> TEXT EXCERPT:

=====

Friday, December 29, 2006

What you may have missed in my absence

Here's a list of some interesting stories from the last week:

Let me do the panicking for you: If the Large Hadron Collider or an asteroid does not get humanity first, a series of supervolcanoes will make life miserable enough sooner or later again anyway. Here's a Christmas Day story that did not attract much attention:

Auckland University scientists have revealed that eruptions of supervolcanoes powerful enough to change the climate and cause mass-extinction can be worse than previously thought...

Such large eruptions of greater than 100 cubic kilometres of magma are generally rare and random events worldwide.

But geologist Darren Gravley of Auckland University and his colleagues have shown that one of the largest supervolcano eruptions on record, at Taupo 250,000 years ago, was twice as big as previously thought.

They have published in the Bulletin of the Geological Society of America evidence that the eruption in the Taupo Volcanic Zone was actually two supervolcanoes 30km apart which erupted within days or weeks of each other.

What's worse:

Last year, other research at Taupo - on the more recent Taupo supervolcano of only 26,500 years ago - changed accepted theories that it takes hundreds of thousands of years for the reservoir of molten rock, or magma, beneath a supervolcano to build up to an eruption.

They showed the period between super-eruptions can be much shorter, perhaps a few tens of thousands of years.

Dr Bruce Charlier, from Britain's Open University, showed the build-up at Taupo was no more than 40,000 years - a relatively short time period in geological terms.

A happy pre-Christmas report: having a drink before your head injury is a good idea. The trick is in making sure your drink does not cause you to have the injury in the first place.

=====

> QUESTIONS ON THE MATERIAL:
- 1) According to the blog post on supervolcanoes, why did geologists conclude that the Taupo eruption of 250,000 years ago was twice as big as previously thought? Answer in one to three sentences.
- 2) Answer these questions using the blog post on supervolcanoes:
(a) How far apart were the two supervolcanoes in the Taupo Volcanic Zone?
(b) Which institution is Dr Bruce Charlier from?
(c) In which publication did Gravley and his colleagues present their evidence?
- 3) Extend the blog post on supervolcanoes and other recent stories, starting after its final sentence.

(Extracted page text data)

=====

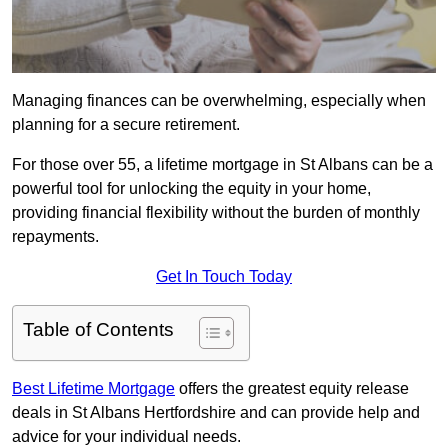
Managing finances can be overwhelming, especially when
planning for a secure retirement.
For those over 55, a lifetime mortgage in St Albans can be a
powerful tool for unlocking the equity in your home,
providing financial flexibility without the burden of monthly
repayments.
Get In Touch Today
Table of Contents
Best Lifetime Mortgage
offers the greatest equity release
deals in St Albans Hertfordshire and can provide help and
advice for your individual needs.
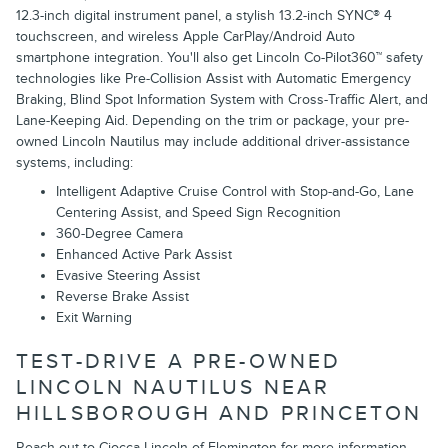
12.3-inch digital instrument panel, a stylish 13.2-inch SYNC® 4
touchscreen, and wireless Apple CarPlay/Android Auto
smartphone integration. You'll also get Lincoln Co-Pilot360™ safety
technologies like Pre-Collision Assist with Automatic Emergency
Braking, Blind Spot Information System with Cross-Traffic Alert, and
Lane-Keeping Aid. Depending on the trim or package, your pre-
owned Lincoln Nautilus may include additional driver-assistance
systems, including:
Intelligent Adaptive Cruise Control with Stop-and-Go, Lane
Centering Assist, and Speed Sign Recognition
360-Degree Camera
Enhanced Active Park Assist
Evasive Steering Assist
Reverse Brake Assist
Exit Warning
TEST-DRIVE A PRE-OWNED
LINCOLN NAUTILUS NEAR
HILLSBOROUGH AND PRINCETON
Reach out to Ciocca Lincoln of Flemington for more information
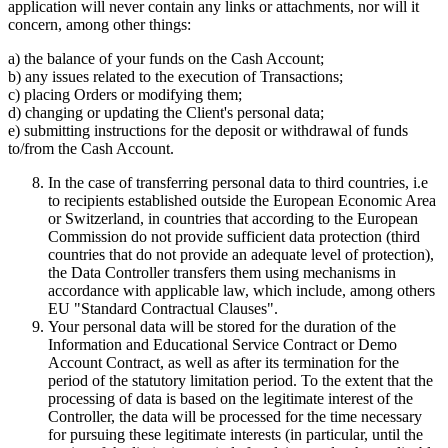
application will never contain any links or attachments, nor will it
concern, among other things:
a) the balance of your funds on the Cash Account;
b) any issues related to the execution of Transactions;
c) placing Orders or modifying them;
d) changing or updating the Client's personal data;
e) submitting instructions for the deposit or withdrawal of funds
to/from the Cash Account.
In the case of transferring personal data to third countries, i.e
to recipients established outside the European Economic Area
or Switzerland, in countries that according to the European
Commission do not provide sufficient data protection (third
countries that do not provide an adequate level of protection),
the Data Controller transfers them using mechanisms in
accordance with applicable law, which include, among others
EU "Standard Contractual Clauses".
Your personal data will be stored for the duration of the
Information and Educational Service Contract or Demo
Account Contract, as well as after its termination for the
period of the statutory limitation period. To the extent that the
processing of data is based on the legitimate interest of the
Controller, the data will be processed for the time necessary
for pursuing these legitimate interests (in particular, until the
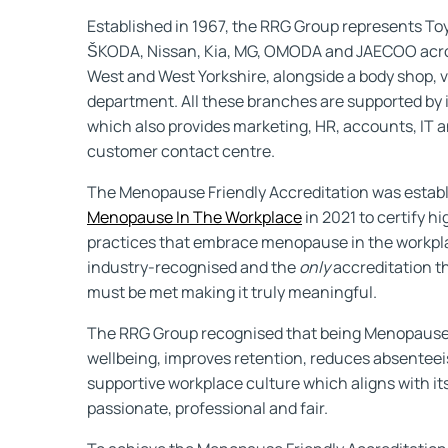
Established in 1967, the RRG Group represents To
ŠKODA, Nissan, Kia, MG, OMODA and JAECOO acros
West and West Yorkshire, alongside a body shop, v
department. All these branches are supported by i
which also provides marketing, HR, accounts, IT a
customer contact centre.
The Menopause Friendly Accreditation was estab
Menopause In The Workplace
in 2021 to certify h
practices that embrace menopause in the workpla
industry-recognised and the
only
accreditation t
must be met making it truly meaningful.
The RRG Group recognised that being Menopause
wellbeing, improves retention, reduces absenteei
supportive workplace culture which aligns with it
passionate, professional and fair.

=====

> YOUR WRITTEN ANSWERS:
- 1) Darren Gravley and his colleagues found that the event was actually two supervolcanoes 30 km apart. The two erupted within days or weeks of each other.

- 2)
(a) 30 km.
(b) Britain's Open University.
(c) The Bulletin of the Geological Society of America.

- 3)
Everyone's favourite cat borne disease gets noticed again: The Australian media noticed a toxoplasma story that talked about possible behavioural changes in people infected with it. (Funny, this was covered thoroughly in blogs, including mine, in August.)

But in fact, Science Daily notes recently that has been a cluster of new papers about toxoplasma. This part of their report was interesting:

Toxoplasmosis is a disease caused by the parasite Toxoplasma gondii. Symptoms usually appear only in people with weakened immune systems, but on rare occasions, healthy people suffer serious eye and central nervous system problems from toxoplasmosis. Their babies can have birth defects. White said toxoplasmosis also may be linked to some cases of schizophrenia and bipolar disease. It can kill livestock and has devastated efforts to restore sea otters near Monterey, Calif. Because it's common, yet complex, toxoplasmosis is a potential weapon for bioterrorists.

Bioterrorism, when nearly half the world has it already? Sounds a little unlikely. But then again, it they gathered a ton of cat poo and put it in the local water supply, I guess it would put me off drinking water for some time.